Before being exiled to London and then Egypt, Prince Mohammad worked for Libya’s Ministry of Agriculture as a humble bureaucrat, explaining to one interviewer, “I had to do it because otherwise I wouldn’t have survived.”
He is concerned these days with the aftermath of the Arab Spring, not just in Libya but especially in neighboring countries like Egypt, Yemen and possibly Syria. Egypt is especially problematic, with the rise of Islamist parties that threaten the secular systems of countries once under strongman rule. He expressed the wish that Libya would stabilize before Egypt falls into the hands of Islamists, “because once they control Egypt, they can influence all their neighbors.”

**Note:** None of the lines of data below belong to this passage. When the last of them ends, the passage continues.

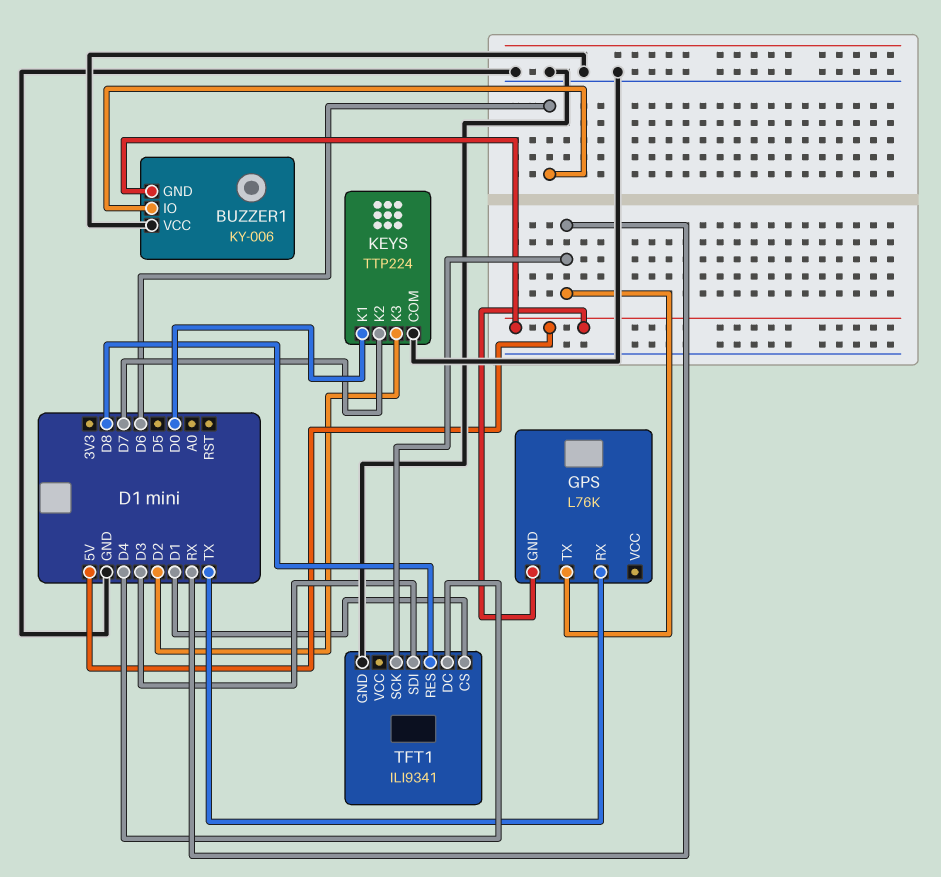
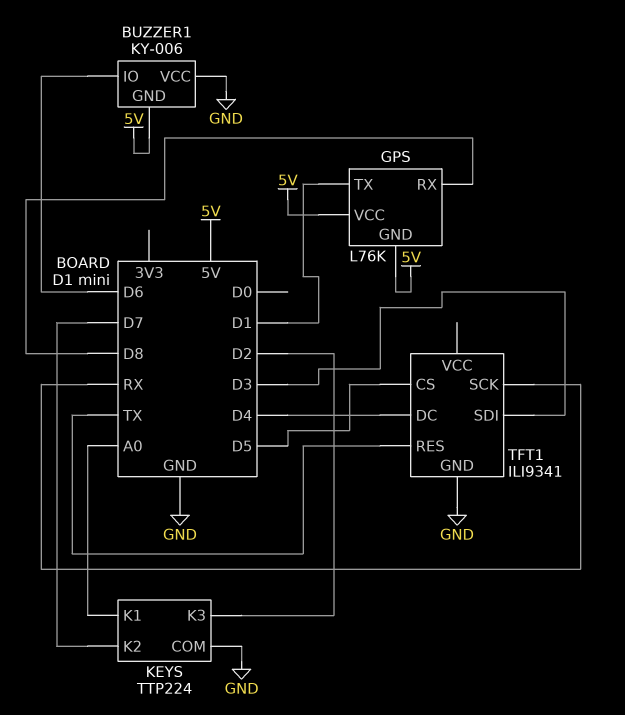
GPS pin RX: TX -> D8
GPS pin TX: RX -> D1
GPS pin VCC: none -> 5V
KEYS pin K1: D0 -> A0
TFT1 pin CS: D1 -> D5
TFT1 pin RES: D8 -> TX

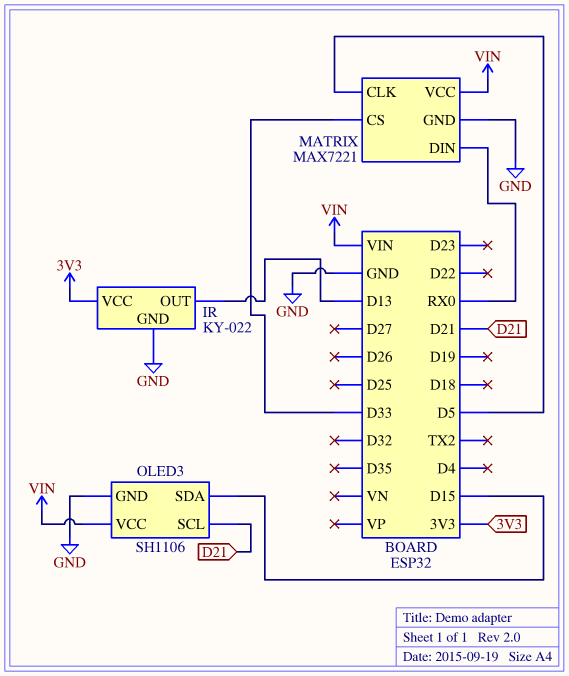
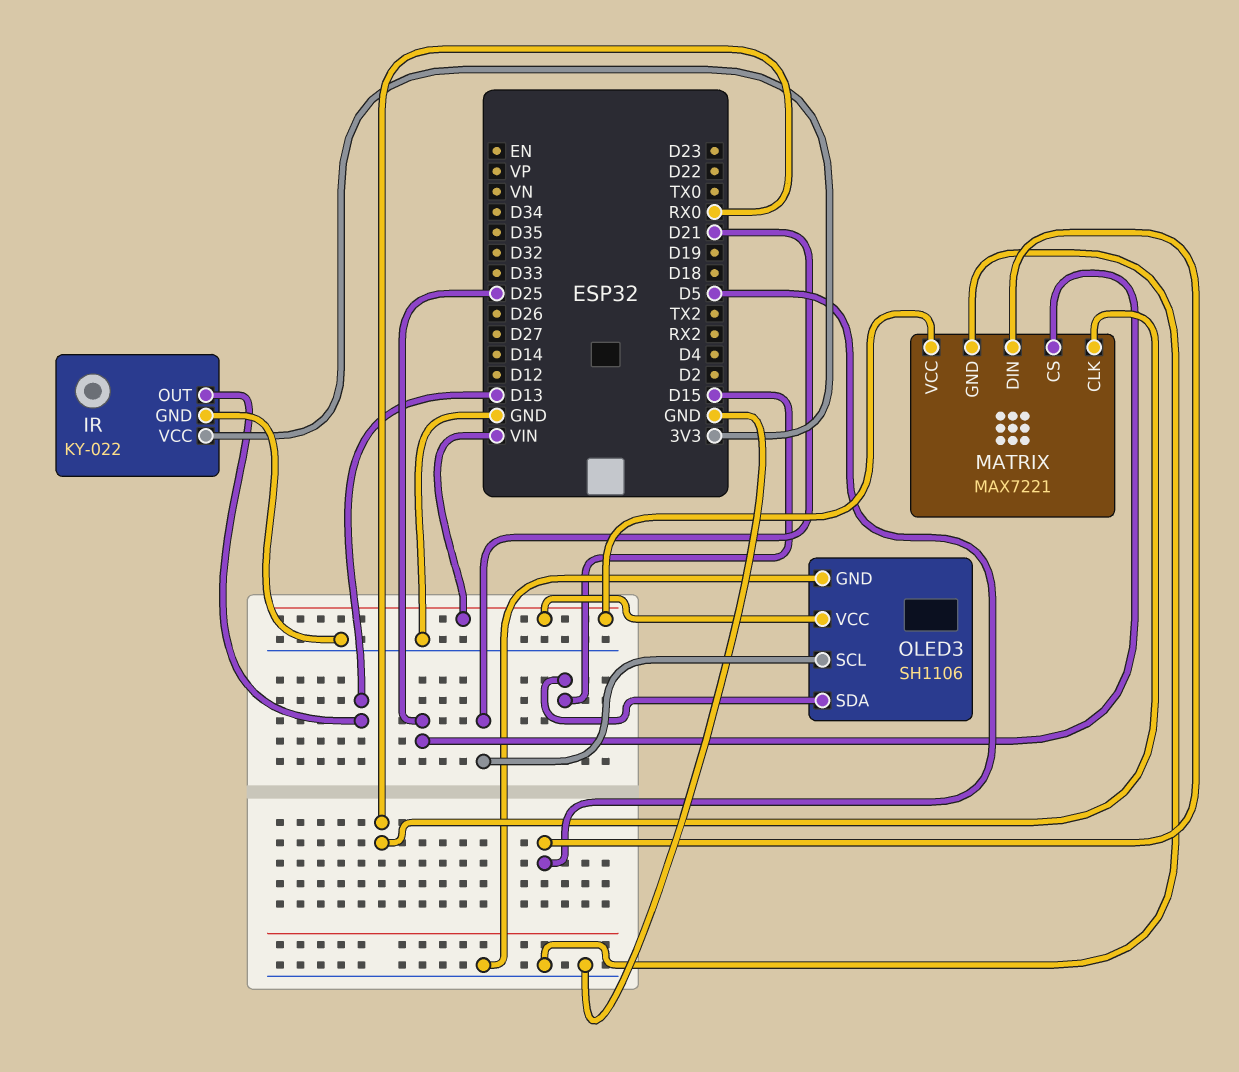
MATRIX pin CLK: D5 -> RX0
MATRIX pin CS: D33 -> D25
MATRIX pin DIN: RX0 -> D5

While we were having dinner with the Prince, we could hear from outside on the terrace the merry sounds of the “lady legislators” who were celebrating their Christmas party. Shortly after dinner ended, Rep. Gina de Venecia, who was hosting the party in her capacity as president of the lady legislators (Speaker Sonny Belmonte was their guest of honor), invited the Prince to go out and meet the congresswomen.
I’m sure it was a welcome diversion for the Prince amid the weighty problems waiting for him at home.